Penningtons Manches Cooper’s latest report in its Fashion Customer’s Journey series reveals rising consumer expectations and the growing importance for retailers to deliver their goods into shoppers’ hands swiftly, seamlessly and sustainably. The impact of Covid-19 is proving to be a catalyst for underlying structural changes within the retail sector and increasing the pressure on retailers to become more agile than ever before to keep and grow their share of the market.
This report on fulfilment, the third stage of the customer journey, uses survey data collected by Retail Economics to explore the three areas where fulfilment is set to transform the retail sector: the need to deliver digital retail in-store; the use of technology and partnerships to expand capability; and the growing call for sustainable fulfilment practices.

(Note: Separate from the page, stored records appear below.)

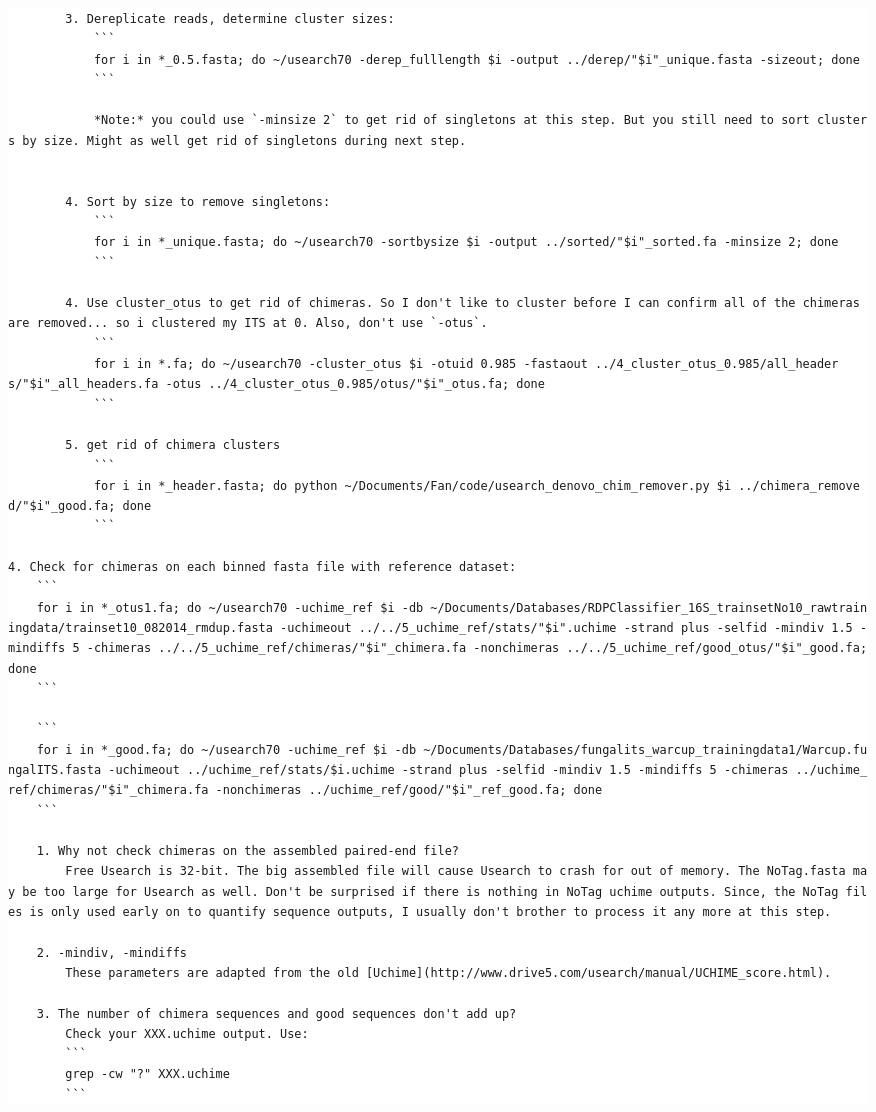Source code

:             3. Dereplicate reads, determine cluster sizes:
                ```
                for i in *_0.5.fasta; do ~/usearch70 -derep_fulllength $i -output ../derep/"$i"_unique.fasta -sizeout; done
                ```

                *Note:* you could use `-minsize 2` to get rid of singletons at this step. But you still need to sort clusters by size. Might as well get rid of singletons during next step. 


            4. Sort by size to remove singletons:
                ```
                for i in *_unique.fasta; do ~/usearch70 -sortbysize $i -output ../sorted/"$i"_sorted.fa -minsize 2; done
                ```

            4. Use cluster_otus to get rid of chimeras. So I don't like to cluster before I can confirm all of the chimeras are removed... so i clustered my ITS at 0. Also, don't use `-otus`.  
                ```
                for i in *.fa; do ~/usearch70 -cluster_otus $i -otuid 0.985 -fastaout ../4_cluster_otus_0.985/all_headers/"$i"_all_headers.fa -otus ../4_cluster_otus_0.985/otus/"$i"_otus.fa; done                
                ```

            5. get rid of chimera clusters
                ```
                for i in *_header.fasta; do python ~/Documents/Fan/code/usearch_denovo_chim_remover.py $i ../chimera_removed/"$i"_good.fa; done
                ```

    4. Check for chimeras on each binned fasta file with reference dataset:   
        ```
        for i in *_otus1.fa; do ~/usearch70 -uchime_ref $i -db ~/Documents/Databases/RDPClassifier_16S_trainsetNo10_rawtrainingdata/trainset10_082014_rmdup.fasta -uchimeout ../../5_uchime_ref/stats/"$i".uchime -strand plus -selfid -mindiv 1.5 -mindiffs 5 -chimeras ../../5_uchime_ref/chimeras/"$i"_chimera.fa -nonchimeras ../../5_uchime_ref/good_otus/"$i"_good.fa; done
        ```
        
        ```
        for i in *_good.fa; do ~/usearch70 -uchime_ref $i -db ~/Documents/Databases/fungalits_warcup_trainingdata1/Warcup.fungalITS.fasta -uchimeout ../uchime_ref/stats/$i.uchime -strand plus -selfid -mindiv 1.5 -mindiffs 5 -chimeras ../uchime_ref/chimeras/"$i"_chimera.fa -nonchimeras ../uchime_ref/good/"$i"_ref_good.fa; done
        ```
 
        1. Why not check chimeras on the assembled paired-end file?    
            Free Usearch is 32-bit. The big assembled file will cause Usearch to crash for out of memory. The NoTag.fasta may be too large for Usearch as well. Don't be surprised if there is nothing in NoTag uchime outputs. Since, the NoTag files is only used early on to quantify sequence outputs, I usually don't brother to process it any more at this step. 

        2. -mindiv, -mindiffs    
            These parameters are adapted from the old [Uchime](http://www.drive5.com/usearch/manual/UCHIME_score.html). 

        3. The number of chimera sequences and good sequences don't add up?    
            Check your XXX.uchime output. Use:    
            ```
            grep -cw "?" XXX.uchime
            ```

During lockdown, more than two fifths (43%) of survey respondents switched to purchasing products online. Although some of this change is temporary, more than a quarter (28%) said that this way of shopping will become permanent. While there are key generational differences, consumers of all ages want to shop as seamlessly as possible and, with fewer shoppers wanting to linger in-store, retail success will increasingly depend on swift and efficient click-and-collect options.

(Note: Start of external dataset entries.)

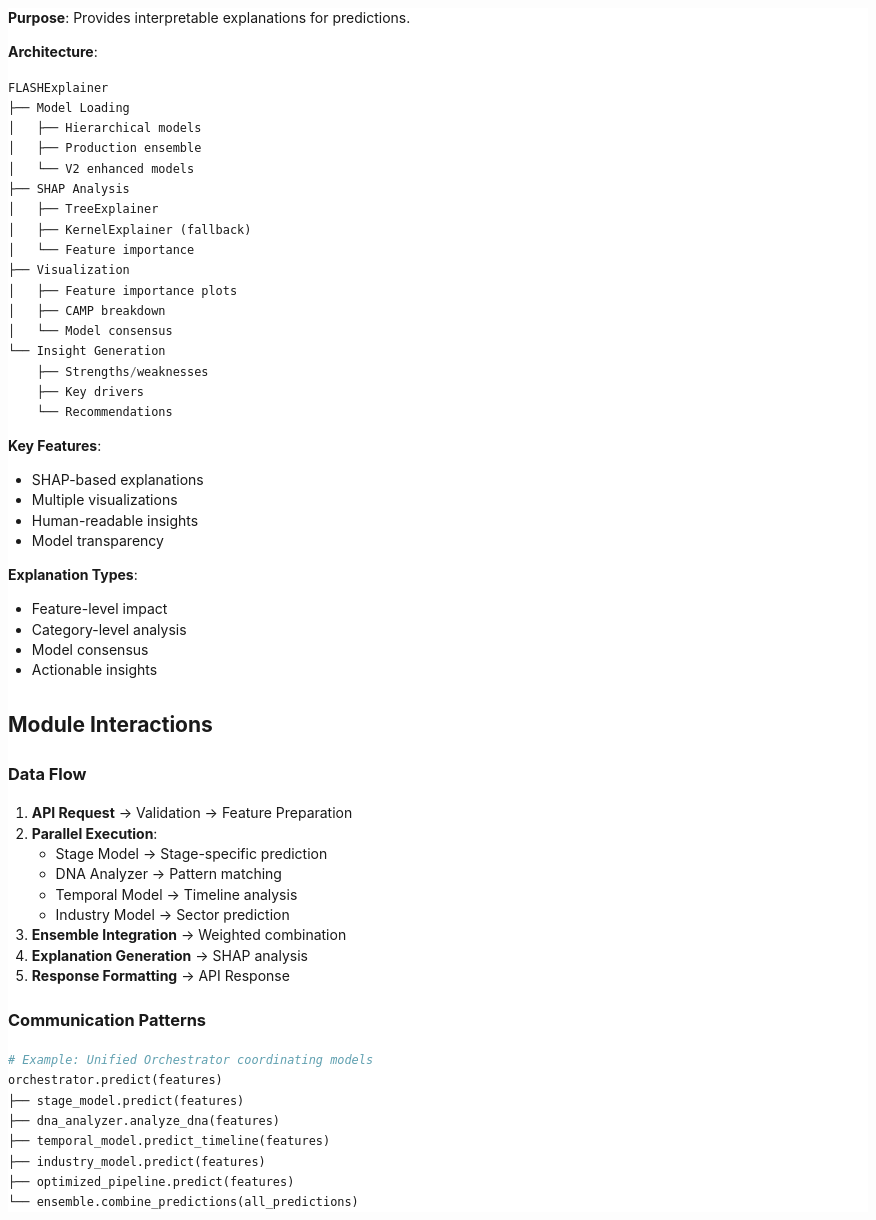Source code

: **Purpose**: Provides interpretable explanations for predictions.

**Architecture**:
```python
FLASHExplainer
├── Model Loading
│   ├── Hierarchical models
│   ├── Production ensemble
│   └── V2 enhanced models
├── SHAP Analysis
│   ├── TreeExplainer
│   ├── KernelExplainer (fallback)
│   └── Feature importance
├── Visualization
│   ├── Feature importance plots
│   ├── CAMP breakdown
│   └── Model consensus
└── Insight Generation
    ├── Strengths/weaknesses
    ├── Key drivers
    └── Recommendations
```

**Key Features**:
- SHAP-based explanations
- Multiple visualizations
- Human-readable insights
- Model transparency

**Explanation Types**:
- Feature-level impact
- Category-level analysis
- Model consensus
- Actionable insights

## Module Interactions

### Data Flow

1. **API Request** → Validation → Feature Preparation
2. **Parallel Execution**:
   - Stage Model → Stage-specific prediction
   - DNA Analyzer → Pattern matching
   - Temporal Model → Timeline analysis
   - Industry Model → Sector prediction
3. **Ensemble Integration** → Weighted combination
4. **Explanation Generation** → SHAP analysis
5. **Response Formatting** → API Response

### Communication Patterns

```python
# Example: Unified Orchestrator coordinating models
orchestrator.predict(features)
├── stage_model.predict(features)
├── dna_analyzer.analyze_dna(features)
├── temporal_model.predict_timeline(features)
├── industry_model.predict(features)
├── optimized_pipeline.predict(features)
└── ensemble.combine_predictions(all_predictions)
```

Households shifted quickly to online shopping during the pandemic lockdown putting pressure on retailers’ ability to deliver swiftly. Partnerships such as John Lewis Partnership and the Co-op, and Deliveroo with numerous national food retailers provided the short cut to scale up fulfilment capacity and capability to gain a competitive advantage.
Ultimately, technology is set to play a pivotal role in improving the efficiency and success rate of deliveries, building consumer loyalty, and enabling retailers to scale up and reduce marginal costs.
Both the lockdown and the potential need to socially distance for the foreseeable future resulted in many people prioritising their spending on food and health rather than material possessions. The sustainability of fashion is already a hot topic and there is increasing consumer pressure on retailers to demonstrate an ethos of ‘doing good’ beyond simply ‘selling stuff’.
Commenting on the findings of the report, Matthew Martin, corporate partner and co-head of Penningtons Manches Cooper’s fashion and luxury brands sector, said: “When it comes to fulfilment, the pandemic has served to magnify existing thorny questions and accelerate the structural changes that many fashion retailers had already been grappling with for some time.
“Historically dominated by bricks-and-mortar, traditional apparel brands had been struggling with the adoption of online retail for several years. While there’s no denying that the sector has been one of those worst hit by the crisis, with few businesses escaping the impact of lockdown and attendant economic downturn, what is clear is the way in which getting goods into their customers’ hands has become – and will remain – more relevant and complex than ever.
“Alongside this, customer expectations are continually being raised by those retailers who have invested heavily in technology and systems to ensure smooth fulfilment and enhance the overall buying experience. A seismic shift is taking place and there’s no doubt that further waves of disruption will continue to shape both the physical and digital retail landscapes for some time to come.
“Exactly how this will evolve over the next few years is a point of debate but credit is due to those retailers who have already taken bold steps towards the ‘new tomorrow’.”